(Text section):
Payback

I've been thinking a lot lately about karma and how "what goes around comes around." And also about emotional detachment and being zen. Because I was a philosophy minor? No. Because of potty training and nap times and tragically mundane stuff like that. But still. You can get lofty.

A few weeks ago I wrote a piece for The Huffington Post called "What Potty Training Taught Me," in which I hinted at the hell potty training has been in this household. Honestly, guys, nothing about parenting - not the fussiness, the sleeplessness, the loneliness, the tantrums, the contrariness - has been this hard for me.

People have a lot of advice on the subject, as everyone does on everything parenting-related, and I now truly understand, more than I ever have before, that kids are simply different, and what works for your kid may not work for mine. People who say that kids have to train themselves had kids that effectively trained themselves. People who say that you have to be strict had kids who responded to strictness.

What we have is an adorable, blue-eyed little girl, who will mindlessly pee all over the couch, then look at my face, as I try to judge how I want to play this one (our latest tactic is saying little, letting the responsibility lie with her) and then ask, softly, "Are you happy?"

Not because she's perfected sarcasm at age three, but because she is honestly interested in emotions lately. And so when I say something like, "I'm not that happy when you have an accident," she'll say, "I want you to be happy." Now we're not even talking about potty training anymore. Now we're dealing in feelings.

(Records provided):
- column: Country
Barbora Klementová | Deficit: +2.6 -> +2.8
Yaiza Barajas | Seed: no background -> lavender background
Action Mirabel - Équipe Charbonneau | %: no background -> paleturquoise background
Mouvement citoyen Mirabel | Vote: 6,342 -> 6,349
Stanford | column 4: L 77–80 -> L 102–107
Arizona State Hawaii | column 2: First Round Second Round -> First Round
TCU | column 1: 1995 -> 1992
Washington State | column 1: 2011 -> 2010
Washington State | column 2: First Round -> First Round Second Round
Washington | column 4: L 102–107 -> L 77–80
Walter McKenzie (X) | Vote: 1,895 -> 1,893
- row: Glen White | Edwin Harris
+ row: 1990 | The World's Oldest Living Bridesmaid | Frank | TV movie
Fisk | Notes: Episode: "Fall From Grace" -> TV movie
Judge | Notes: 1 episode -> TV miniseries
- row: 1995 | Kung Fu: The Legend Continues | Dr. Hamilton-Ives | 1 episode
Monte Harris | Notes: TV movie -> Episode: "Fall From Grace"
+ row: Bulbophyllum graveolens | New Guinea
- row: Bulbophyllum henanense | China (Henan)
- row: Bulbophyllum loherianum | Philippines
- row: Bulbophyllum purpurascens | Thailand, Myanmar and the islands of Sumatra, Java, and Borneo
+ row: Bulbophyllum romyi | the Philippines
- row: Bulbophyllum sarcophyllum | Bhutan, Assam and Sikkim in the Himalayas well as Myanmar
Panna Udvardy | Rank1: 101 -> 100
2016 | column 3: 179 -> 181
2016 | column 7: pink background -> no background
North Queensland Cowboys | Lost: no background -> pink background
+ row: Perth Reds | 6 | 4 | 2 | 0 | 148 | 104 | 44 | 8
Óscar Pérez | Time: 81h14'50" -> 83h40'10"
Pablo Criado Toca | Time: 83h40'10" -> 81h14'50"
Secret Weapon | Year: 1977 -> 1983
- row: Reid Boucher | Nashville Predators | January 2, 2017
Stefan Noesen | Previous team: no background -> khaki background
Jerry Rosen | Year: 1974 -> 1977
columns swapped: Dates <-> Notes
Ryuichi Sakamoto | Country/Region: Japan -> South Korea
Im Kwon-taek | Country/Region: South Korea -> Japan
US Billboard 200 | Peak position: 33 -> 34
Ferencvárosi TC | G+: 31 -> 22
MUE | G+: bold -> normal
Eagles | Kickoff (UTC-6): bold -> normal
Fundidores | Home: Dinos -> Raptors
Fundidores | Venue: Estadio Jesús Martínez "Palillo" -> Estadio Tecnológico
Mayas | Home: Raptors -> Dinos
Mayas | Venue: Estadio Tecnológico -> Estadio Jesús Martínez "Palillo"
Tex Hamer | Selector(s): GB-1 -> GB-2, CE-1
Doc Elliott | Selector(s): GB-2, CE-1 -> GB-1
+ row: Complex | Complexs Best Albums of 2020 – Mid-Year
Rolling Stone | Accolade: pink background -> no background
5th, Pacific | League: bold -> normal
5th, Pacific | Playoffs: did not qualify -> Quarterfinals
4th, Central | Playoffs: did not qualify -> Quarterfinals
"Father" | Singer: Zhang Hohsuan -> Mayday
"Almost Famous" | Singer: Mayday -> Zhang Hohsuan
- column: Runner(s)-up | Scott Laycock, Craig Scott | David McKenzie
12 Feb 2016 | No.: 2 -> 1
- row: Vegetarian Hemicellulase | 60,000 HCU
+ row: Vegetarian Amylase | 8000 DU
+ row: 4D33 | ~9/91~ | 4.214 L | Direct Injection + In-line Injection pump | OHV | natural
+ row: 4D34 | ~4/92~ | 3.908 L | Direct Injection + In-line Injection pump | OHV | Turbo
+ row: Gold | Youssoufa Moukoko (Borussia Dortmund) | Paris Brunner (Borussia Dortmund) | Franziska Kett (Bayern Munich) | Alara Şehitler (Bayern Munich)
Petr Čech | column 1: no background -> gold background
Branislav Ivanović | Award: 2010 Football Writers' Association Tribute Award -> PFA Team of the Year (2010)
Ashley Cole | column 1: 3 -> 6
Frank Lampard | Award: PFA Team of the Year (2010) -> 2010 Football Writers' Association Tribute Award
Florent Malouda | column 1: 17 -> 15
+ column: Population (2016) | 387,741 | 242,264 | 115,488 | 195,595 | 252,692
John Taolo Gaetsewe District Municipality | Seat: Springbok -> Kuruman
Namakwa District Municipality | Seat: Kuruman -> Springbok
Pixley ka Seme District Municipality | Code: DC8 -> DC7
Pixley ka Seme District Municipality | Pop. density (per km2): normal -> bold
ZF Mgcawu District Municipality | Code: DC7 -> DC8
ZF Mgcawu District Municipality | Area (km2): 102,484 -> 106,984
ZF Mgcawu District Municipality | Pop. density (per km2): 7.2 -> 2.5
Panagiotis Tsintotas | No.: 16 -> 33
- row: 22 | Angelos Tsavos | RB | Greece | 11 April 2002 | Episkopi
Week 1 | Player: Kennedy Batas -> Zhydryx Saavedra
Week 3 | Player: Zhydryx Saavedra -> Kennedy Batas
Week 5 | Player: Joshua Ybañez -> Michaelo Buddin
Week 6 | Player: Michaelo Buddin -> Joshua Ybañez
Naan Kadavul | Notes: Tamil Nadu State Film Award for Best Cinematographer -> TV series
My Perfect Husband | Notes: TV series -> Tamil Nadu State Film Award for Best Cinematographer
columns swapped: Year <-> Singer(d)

(Exercises):
1. In the potty training post, what was the title of the piece the writer wrote for The Huffington Post?
2. Carry on the post about potty training from its last sentence.

(Task answers):
1. "What Potty Training Taught Me"

2.
This is just one example of many when it comes to how non-interested Nora is in potty training. And for a few weeks I thought constantly and relentlessly about how to get her to change her attitude. J and I have been nothing but positive about the whole thing - at least for the most part. Maybe we needed to be more aggressive? Maybe more enthusiastic? Maybe less cloying? Maybe more hands-off? We'd tried every tactic in the book and then some but perhaps we weren't doing it right.

Then one day I was talking to Nora's teacher, who suggested, when I asked her advice, that we let her wear pull-ups to school for the time being to alleviate the number of accidents she was having, that her teachers were having to clean up. Less stress for everyone.

I don't know why that did it, but I decided that very day to just let it go. Nora could have accidents. I didn't care. She would get it. She was the only person in control of the situation - I'd always known that - and she'd get it when it meant enough to her. That day, when I brought her home from school, I didn't leave the baby crying on his activity mat to take her for the potty break I knew she needed. Instead I asked her if she had to go and she said no. And I said "ok."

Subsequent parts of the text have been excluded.